Heavy industrial machinery companies in the country will be closely watching the government's capital expenditure plans in the upcoming Union Budget, anticipating higher allocations for the railway and power sectors. The industry projects a significant increase in order conversions by the second quarter of this fiscal year, following a slowdown during the Lok Sabha elections.
Key infrastructure segments, including roads, railways, airports, seaports, waterways, and logistics, are expected to offer substantial opportunities for capital goods and engineering firms such as Larsen & Toubro (L&T), Bharat Heavy Electricals Limited, ABB India, and Siemens India.

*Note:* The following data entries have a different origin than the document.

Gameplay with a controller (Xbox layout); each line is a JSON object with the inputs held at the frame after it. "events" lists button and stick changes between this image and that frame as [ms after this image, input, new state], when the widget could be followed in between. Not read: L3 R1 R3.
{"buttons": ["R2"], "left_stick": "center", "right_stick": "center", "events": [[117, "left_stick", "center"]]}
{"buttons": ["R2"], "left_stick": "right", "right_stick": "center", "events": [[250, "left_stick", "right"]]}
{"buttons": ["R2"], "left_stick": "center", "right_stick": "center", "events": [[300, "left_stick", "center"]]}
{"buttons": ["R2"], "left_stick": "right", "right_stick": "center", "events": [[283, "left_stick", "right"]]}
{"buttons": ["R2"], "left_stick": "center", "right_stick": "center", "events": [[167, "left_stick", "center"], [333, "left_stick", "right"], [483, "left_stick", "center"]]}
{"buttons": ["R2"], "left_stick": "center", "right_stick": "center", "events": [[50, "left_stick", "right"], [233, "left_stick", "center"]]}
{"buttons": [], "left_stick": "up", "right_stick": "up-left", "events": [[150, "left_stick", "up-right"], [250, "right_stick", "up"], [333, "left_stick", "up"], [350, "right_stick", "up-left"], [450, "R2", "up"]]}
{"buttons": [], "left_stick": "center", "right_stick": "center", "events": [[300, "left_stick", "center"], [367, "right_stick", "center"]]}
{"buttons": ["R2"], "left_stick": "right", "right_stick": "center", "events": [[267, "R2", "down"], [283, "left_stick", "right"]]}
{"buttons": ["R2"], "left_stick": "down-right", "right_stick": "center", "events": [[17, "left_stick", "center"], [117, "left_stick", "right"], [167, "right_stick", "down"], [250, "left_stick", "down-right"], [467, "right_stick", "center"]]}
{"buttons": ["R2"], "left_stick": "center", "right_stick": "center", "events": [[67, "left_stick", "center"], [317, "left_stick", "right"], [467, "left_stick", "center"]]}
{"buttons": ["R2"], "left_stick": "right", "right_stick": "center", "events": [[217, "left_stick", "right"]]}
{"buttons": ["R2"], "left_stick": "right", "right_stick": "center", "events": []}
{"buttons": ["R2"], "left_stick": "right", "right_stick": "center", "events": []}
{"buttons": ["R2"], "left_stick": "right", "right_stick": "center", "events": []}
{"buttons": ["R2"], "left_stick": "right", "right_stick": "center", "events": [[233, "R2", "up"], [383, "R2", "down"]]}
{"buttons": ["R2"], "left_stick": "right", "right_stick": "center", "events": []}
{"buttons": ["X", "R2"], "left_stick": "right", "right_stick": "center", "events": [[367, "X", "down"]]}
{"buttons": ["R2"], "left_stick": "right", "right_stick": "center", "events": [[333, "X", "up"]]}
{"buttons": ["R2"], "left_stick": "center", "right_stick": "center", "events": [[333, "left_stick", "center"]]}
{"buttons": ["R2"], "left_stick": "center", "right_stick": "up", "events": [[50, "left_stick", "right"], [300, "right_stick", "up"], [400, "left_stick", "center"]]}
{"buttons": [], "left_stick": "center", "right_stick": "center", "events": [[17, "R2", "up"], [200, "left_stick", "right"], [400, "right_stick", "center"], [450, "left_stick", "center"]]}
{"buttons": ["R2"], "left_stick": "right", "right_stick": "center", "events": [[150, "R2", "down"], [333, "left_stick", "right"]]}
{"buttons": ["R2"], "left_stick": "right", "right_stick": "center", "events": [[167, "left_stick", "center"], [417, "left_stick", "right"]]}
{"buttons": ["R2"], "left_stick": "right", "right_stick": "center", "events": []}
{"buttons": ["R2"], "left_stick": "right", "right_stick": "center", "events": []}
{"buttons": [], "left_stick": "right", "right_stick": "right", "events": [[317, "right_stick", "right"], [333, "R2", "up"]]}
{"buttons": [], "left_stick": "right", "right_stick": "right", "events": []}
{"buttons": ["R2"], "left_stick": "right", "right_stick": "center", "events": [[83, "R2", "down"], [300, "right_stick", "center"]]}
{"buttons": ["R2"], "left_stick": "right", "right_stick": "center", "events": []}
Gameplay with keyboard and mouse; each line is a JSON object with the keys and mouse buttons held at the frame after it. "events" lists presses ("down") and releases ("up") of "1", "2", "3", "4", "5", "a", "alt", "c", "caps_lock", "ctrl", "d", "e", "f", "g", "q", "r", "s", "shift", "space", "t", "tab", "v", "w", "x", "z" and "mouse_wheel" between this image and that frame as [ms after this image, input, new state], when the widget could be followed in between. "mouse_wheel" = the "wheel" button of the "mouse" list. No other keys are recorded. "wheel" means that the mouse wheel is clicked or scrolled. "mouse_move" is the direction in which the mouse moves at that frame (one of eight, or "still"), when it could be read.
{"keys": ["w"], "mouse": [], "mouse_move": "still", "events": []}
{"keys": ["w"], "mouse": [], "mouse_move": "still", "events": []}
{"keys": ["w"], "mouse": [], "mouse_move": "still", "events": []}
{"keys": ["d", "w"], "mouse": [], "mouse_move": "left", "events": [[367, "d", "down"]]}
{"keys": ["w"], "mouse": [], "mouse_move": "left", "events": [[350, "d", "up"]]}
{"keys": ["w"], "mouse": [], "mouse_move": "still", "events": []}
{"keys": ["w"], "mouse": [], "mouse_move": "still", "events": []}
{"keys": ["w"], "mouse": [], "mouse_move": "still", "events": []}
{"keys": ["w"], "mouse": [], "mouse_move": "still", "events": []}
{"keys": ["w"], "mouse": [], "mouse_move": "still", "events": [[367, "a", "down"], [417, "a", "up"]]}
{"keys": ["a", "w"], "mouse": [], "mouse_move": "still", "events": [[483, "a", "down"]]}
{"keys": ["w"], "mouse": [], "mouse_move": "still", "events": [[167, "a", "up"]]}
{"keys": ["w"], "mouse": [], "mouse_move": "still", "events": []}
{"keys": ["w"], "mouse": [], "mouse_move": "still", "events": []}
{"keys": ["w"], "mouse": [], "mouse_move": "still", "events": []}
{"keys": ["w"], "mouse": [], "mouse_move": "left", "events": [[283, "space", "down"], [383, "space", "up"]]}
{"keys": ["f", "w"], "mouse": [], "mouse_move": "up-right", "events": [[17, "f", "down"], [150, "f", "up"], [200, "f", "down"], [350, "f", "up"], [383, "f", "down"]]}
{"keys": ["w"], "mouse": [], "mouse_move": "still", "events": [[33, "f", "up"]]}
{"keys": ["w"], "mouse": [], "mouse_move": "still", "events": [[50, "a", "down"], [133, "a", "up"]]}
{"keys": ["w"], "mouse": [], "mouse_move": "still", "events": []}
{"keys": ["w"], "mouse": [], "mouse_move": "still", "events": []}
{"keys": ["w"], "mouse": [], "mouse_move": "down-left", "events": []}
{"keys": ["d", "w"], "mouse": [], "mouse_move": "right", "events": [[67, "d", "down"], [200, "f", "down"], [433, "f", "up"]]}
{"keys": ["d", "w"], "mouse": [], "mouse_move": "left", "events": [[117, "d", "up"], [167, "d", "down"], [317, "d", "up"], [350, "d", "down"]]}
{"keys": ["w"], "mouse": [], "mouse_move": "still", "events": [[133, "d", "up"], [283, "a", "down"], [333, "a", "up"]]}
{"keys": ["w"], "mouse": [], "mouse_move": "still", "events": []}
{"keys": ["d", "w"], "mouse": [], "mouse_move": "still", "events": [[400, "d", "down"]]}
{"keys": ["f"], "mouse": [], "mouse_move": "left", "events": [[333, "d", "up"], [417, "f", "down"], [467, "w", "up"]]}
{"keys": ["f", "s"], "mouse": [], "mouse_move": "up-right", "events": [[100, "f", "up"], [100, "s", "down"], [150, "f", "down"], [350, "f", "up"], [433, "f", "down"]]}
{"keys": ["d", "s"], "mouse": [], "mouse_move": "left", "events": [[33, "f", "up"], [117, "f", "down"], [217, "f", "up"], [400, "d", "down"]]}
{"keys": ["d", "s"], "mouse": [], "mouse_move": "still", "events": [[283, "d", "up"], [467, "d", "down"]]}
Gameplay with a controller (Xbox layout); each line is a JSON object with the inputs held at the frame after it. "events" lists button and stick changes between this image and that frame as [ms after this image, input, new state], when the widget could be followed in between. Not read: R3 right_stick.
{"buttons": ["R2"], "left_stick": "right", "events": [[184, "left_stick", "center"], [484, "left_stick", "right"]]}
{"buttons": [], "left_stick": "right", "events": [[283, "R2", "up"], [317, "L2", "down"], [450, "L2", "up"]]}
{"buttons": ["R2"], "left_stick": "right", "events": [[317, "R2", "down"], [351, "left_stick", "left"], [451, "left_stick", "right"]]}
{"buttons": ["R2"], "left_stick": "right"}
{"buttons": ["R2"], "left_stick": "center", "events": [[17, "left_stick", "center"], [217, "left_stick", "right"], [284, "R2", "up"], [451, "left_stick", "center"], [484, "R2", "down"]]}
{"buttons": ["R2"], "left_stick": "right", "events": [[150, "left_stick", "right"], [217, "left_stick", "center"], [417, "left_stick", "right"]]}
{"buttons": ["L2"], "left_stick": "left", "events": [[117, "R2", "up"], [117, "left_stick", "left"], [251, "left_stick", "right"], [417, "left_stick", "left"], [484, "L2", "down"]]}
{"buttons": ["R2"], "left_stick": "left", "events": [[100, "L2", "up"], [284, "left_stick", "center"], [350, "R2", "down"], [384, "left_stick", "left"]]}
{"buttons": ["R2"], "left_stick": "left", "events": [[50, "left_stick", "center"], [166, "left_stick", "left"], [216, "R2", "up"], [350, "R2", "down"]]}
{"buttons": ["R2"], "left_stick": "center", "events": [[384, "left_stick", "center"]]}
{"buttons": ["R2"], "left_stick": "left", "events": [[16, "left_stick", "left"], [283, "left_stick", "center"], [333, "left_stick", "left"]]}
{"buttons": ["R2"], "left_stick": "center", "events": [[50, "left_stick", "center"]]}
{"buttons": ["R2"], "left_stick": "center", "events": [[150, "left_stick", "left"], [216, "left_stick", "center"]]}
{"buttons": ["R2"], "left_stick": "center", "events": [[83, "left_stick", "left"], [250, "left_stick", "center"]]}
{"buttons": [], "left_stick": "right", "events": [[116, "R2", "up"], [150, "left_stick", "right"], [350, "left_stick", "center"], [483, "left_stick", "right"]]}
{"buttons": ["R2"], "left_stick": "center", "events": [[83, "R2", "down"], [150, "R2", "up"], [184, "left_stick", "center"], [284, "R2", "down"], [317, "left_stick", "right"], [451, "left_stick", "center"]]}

Companies linked to domestic private capex are still awaiting finalisation of large orders, according to a research report from Motilal Oswal released earlier this month. The brokerage expects the government to remain focused on areas such as renewables, transmission, production-linked incentive schemes for various segments and defence, where significant policy changes have already been announced in the past few years.
"The government has been focused on enhancing public investment, particularly in infra and railways. This will continue to receive attention, There will be a slight increase in the railway budget because of the need to upgrade existing equipment," said Suman Chowdhury, chief economist and head of research, Acuité Ratings and Research, adding that the recent accident will ensure greater focus on safety.
Capital goods makers are likely to see revenue rise 9-11 percent in fiscal 2025, led by continued significant outlays towards the railways (including metros), defence, and conventional and renewable energy sectors. This compares with an expected 13 percent growth in fiscal 2024, according to a report from ratings agency Crisil, published on June 24.
"The allocation to the railway budget may exceed that to the road budget," said Elara Securities analyst Harshit Kapadia.
In fiscal 2024, spending by the government on railways grew a strong 28 percent on-year, and on defence by 10 percent. Conventional sectors increased capex spend by 6-8 percent and investments in renewable capacity rose by a healthy 18 percent, according to Crisil.
Capital goods companies have been facing sluggish exports in most geographies due to factors such as inflation, geopolitical worries and economic slowdown. The silver lining for companies is much stronger demand in the domestic market, offsetting weakness in exports, brokerage Motilal Oswal added in its report.